# Excerpted text
────────────────

Also, some children with autism may suffer from sensory processing disorders, sleep disorders, digestive problems and/or seizure disorders.
Setting yourself up for success
As a teacher, you can create a classroom or home setting that will allow your autistic learners to flourish. A couple of things to consider are:
Many autistic children have a hard time focusing when faced with too many distractions. Keep noises and displays to a minimum in the space where they will be learning.
Space to cool off
Children with autism become overwhelmed easily, and they need a safe place to go and cool off, preferably where it is dim and quiet. Let him know that this space is always available when he is feeling out of control.
Children with autism do well with structured routines. Hang a pictorial schedule somewhere in the learning space and stick to it.
Because many autistic children have difficulty with expressive communication, make sure they have the tools they need, such as a PECS system or language book, to help them communicate their needs.
The most important ingredient to create a successful learning environment is genuine love. Even if you feel the autistic child you are caring for doesn't connect with you, know that you are an important part of his world even if he doesn't have the language to express it. All children want to feel that their caregivers are supportive.
It may take some time to learn the unique characteristics of the child you are teaching, but communicate openly with the child's parents or guardians. They are a great resource to help you develop effective teaching techniques.

────────────────

Collected data
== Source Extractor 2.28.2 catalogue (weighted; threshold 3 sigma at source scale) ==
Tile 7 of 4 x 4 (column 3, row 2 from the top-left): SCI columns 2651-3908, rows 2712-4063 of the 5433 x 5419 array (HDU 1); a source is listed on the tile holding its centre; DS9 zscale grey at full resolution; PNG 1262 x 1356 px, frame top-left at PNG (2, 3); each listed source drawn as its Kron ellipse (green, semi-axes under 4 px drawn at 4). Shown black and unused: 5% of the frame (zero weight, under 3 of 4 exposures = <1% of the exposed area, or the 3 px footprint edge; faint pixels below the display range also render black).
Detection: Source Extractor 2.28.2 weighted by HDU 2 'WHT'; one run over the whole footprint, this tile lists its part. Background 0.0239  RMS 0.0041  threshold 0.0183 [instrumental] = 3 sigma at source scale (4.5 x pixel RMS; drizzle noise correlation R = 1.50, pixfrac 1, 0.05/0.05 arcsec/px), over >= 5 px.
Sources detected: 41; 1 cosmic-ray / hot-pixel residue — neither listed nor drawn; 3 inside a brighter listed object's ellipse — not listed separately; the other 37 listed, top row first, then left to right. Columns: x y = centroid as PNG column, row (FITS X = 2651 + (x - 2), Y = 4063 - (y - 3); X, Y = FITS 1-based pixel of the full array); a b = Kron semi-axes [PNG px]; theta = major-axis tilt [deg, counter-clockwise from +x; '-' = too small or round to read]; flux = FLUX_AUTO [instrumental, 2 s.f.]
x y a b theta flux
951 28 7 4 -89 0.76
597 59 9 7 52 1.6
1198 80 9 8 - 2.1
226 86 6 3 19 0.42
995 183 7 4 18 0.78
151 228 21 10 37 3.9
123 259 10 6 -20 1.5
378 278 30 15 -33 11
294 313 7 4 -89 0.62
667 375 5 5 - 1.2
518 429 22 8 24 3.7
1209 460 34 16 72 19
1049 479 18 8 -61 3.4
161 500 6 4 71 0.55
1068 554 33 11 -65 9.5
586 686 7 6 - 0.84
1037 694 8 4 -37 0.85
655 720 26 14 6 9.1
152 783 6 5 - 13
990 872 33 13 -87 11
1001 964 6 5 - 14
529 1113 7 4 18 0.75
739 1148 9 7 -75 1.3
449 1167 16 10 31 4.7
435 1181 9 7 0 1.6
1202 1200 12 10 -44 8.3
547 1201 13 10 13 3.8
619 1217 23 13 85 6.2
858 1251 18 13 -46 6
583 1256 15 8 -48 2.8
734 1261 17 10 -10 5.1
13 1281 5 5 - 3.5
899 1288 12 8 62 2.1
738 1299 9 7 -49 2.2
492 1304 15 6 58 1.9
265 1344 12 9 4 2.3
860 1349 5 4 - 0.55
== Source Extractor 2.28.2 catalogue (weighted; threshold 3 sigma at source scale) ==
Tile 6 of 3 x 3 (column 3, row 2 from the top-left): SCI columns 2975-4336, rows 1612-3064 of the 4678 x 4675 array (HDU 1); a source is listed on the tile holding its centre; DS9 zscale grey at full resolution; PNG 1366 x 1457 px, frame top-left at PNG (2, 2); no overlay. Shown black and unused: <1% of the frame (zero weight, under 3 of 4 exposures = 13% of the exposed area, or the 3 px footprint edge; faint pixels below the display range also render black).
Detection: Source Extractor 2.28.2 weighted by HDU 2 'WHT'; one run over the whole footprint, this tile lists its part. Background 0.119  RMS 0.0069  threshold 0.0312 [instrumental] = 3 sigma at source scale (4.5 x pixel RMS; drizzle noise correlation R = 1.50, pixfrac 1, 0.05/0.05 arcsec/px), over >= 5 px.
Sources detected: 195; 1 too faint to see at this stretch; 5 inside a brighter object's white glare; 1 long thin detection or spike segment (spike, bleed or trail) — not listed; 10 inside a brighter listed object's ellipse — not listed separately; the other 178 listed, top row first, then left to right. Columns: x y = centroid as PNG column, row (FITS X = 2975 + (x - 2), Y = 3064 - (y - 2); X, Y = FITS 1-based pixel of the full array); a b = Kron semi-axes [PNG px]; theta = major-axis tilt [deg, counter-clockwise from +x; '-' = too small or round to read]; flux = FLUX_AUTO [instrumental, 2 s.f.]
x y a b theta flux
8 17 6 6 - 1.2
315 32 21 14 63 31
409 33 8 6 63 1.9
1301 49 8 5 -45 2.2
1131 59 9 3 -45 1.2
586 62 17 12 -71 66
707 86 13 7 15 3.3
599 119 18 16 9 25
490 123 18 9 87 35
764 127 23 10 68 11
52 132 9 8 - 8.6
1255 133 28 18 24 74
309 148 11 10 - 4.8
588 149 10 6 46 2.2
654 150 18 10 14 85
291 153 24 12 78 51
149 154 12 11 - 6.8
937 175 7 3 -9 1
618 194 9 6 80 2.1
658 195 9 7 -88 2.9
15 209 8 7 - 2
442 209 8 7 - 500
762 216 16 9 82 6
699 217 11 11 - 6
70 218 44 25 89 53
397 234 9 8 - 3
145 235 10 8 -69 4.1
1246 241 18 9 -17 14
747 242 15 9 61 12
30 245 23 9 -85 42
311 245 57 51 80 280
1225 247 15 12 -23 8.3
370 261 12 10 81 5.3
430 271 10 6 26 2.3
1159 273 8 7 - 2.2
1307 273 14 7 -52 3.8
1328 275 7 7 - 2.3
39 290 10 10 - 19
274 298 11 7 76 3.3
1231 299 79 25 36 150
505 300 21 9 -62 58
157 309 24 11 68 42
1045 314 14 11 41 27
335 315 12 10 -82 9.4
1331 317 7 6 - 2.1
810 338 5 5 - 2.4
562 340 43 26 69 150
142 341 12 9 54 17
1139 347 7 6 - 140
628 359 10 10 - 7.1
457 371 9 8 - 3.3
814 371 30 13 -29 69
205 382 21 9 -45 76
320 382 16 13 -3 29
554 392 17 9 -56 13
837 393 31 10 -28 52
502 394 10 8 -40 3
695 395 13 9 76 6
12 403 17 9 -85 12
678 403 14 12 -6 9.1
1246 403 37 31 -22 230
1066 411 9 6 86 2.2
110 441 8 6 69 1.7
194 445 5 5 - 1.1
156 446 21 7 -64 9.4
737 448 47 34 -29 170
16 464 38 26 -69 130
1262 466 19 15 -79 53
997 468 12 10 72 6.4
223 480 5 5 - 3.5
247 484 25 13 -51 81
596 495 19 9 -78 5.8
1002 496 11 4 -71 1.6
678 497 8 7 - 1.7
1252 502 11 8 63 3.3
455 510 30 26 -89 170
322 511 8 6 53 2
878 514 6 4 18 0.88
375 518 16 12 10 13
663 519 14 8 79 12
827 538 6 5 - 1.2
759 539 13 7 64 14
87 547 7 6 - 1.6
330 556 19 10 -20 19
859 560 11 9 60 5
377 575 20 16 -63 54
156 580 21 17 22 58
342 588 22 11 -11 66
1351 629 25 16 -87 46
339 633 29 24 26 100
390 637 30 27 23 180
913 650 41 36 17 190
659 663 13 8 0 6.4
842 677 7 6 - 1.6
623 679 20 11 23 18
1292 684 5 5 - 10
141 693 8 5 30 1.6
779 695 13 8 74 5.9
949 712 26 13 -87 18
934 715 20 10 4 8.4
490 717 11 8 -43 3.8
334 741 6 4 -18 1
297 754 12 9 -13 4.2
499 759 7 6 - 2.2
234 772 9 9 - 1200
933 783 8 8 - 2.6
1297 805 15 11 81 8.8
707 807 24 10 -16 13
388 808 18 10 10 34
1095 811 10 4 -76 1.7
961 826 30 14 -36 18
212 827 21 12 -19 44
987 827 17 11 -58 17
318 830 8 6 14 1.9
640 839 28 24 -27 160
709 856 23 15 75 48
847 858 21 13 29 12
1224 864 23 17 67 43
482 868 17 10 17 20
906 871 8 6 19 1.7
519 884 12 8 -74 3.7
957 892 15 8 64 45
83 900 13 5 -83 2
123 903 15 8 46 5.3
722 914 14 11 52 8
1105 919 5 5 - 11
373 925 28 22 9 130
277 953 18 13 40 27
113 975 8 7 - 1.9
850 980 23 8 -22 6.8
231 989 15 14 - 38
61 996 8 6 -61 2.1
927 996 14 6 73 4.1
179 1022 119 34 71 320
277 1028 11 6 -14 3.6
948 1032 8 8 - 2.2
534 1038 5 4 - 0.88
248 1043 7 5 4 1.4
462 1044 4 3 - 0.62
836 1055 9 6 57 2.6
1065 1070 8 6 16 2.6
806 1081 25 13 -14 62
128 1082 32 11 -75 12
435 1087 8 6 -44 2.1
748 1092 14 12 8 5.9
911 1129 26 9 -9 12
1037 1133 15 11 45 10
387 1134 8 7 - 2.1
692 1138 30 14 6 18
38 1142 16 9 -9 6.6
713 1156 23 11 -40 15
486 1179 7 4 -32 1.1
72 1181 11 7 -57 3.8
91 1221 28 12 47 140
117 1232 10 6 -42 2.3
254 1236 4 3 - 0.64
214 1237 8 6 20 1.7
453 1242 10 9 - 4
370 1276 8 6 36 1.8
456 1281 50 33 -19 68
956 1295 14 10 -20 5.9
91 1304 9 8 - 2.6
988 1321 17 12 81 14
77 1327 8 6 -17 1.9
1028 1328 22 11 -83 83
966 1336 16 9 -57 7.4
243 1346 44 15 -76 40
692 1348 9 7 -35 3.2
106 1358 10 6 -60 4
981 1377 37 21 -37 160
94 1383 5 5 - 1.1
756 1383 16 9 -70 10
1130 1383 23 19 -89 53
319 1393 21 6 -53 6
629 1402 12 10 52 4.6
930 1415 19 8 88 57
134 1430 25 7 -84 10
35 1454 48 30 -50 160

────────────────

# What needs to be done
In the text on teaching children with autism, what should be hung somewhere in the learning space? The data have no role in this work.

# Response to this exercise
A pictorial schedule.